I had a pretty good weekend: went out with my mom to see The Proposal, talked to my awesome friend Sam, picked up a new book to read on enlightenment, and worked on my paper for class. I'm almost finished the paper, as I have about 2 more sections to get through before I can call it done. I have to finish it by Thursday since I'm going to be away on vacation the next week.
Ohhhhhhhhhh Vacation.... how I love vacation. I'm going on a mini cruise with my Mom to Nassau and NCL's private island over the weekend - Friday to Monday. We are leaving from Miami on Friday. Then I spend the rest of the week, leaving on Wednesday morning, with Sam in Austin. Gosh, I can't wait to go and see him! It's going to be so much fun! I love seeing new places, and just having fun! He has a special place in my heart!
So what have I been pondering about in my life... well, I was talking to April (my classmate) about this last week. I'm bored. I've spent so much time just focused on making my career, getting educated, hitting my goals that I feel like I missed out on having fun. I also feel like I missed out on building really good friendships with other people. I love my friends, don't get me wrong, but I started to see that is part of what is missing from my life. My friends met mates, which I don't fault them for, and I love their mates, but that person became their go-to person, and I faded in the background as I became so engrossed in my career and life. Then I woke up around my 30th birthday and realized that while most everyone has someone else, I don't. I'm not necessarily talking about a mate, I'm just talking about someone to call and shoot the breeze with, or someone to run to the mall with. That person for me has been my mother, whom I love very much. But as I get older I need more relationships than just with my mother. I need close friendships. This is no one's fault, it's life and it happens, but I just need to get out there and start reviving the friendships.
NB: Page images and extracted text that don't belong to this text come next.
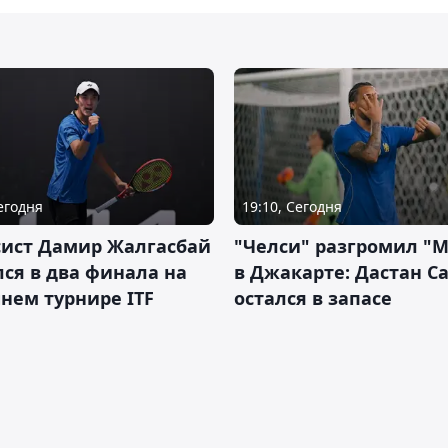
Сегодня
19:10, Сегодня
сист Дамир Жалгасбай
"Челси" разгромил "
ся в два финала на
в Джакарте: Дастан С
нем турнире ITF
остался в запасе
One of my circles of intentions that I created was about having intimate relationships with deep love. I don't necessarily mean sexual relationships with that, I mean good friendships that just warm the heart so much that it hurts. Someone I can share all my secrets with. I need to start sharing... and I have that to some degree with my friends now, I just need to develop that more. I also need some single friends, and I'm starting on that path at school with April and Nidhi. It feels good to know that I'm not alone. They are trying to live their lives too, and are going through the same crap that I am.